§ Assignment
Leave the images out, and copy each of the records below exactly.

§ Source data

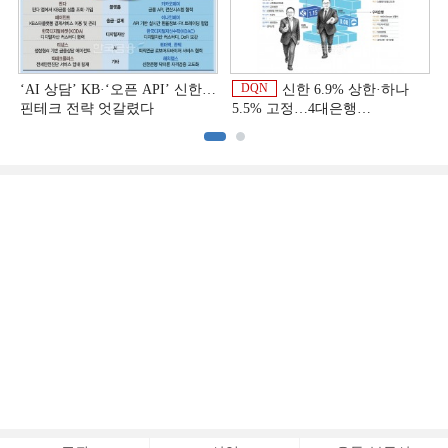
DQN
‘AI 상담’ KB·‘오픈 API’ 신한…
신한 6.9% 상한·하나
핀테크 전략 엇갈렸다
5.5% 고정…4대은행
중금리대출 승부수
이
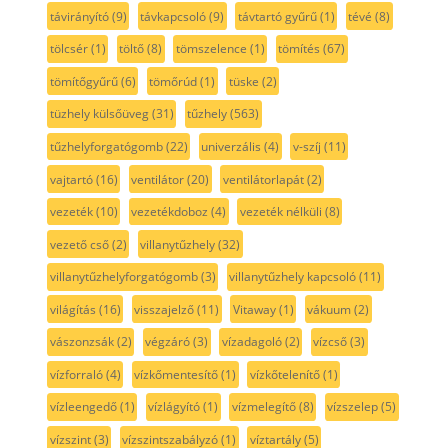
távirányító
(9)
távkapcsoló
(9)
távtartó gyűrű
(1)
tévé
(8)
tölcsér
(1)
töltő
(8)
tömszelence
(1)
tömítés
(67)
tömítőgyűrű
(6)
tömőrúd
(1)
tüske
(2)
tüzhely külsőüveg
(31)
tűzhely
(563)
tűzhelyforgatógomb
(22)
univerzális
(4)
v-szíj
(11)
vajtartó
(16)
ventilátor
(20)
ventilátorlapát
(2)
vezeték
(10)
vezetékdoboz
(4)
vezeték nélküli
(8)
vezető cső
(2)
villanytűzhely
(32)
villanytűzhelyforgatógomb
(3)
villanytűzhely kapcsoló
(11)
világítás
(16)
visszajelző
(11)
Vitaway
(1)
vákuum
(2)
vászonzsák
(2)
végzáró
(3)
vízadagoló
(2)
vízcső
(3)
vízforraló
(4)
vízkőmentesítő
(1)
vízkőtelenítő
(1)
vízleengedő
(1)
vízlágyító
(1)
vízmelegítő
(8)
vízszelep
(5)
vízszint
(3)
vízszintszabályzó
(1)
víztartály
(5)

§ The completed task
DQN
‘AI 상담’ KB·‘오픈 API’ 신한…
신한 6.9% 상한·하나
핀테크 전략 엇갈렸다
5.5% 고정…4대은행
중금리대출 승부수
이
távirányító
(9)
távkapcsoló
(9)
távtartó gyűrű
(1)
tévé
(8)
tölcsér
(1)
töltő
(8)
tömszelence
(1)
tömítés
(67)
tömítőgyűrű
(6)
tömőrúd
(1)
tüske
(2)
tüzhely külsőüveg
(31)
tűzhely
(563)
tűzhelyforgatógomb
(22)
univerzális
(4)
v-szíj
(11)
vajtartó
(16)
ventilátor
(20)
ventilátorlapát
(2)
vezeték
(10)
vezetékdoboz
(4)
vezeték nélküli
(8)
vezető cső
(2)
villanytűzhely
(32)
villanytűzhelyforgatógomb
(3)
villanytűzhely kapcsoló
(11)
világítás
(16)
visszajelző
(11)
Vitaway
(1)
vákuum
(2)
vászonzsák
(2)
végzáró
(3)
vízadagoló
(2)
vízcső
(3)
vízforraló
(4)
vízkőmentesítő
(1)
vízkőtelenítő
(1)
vízleengedő
(1)
vízlágyító
(1)
vízmelegítő
(8)
vízszelep
(5)
vízszint
(3)
vízszintszabályzó
(1)
víztartály
(5)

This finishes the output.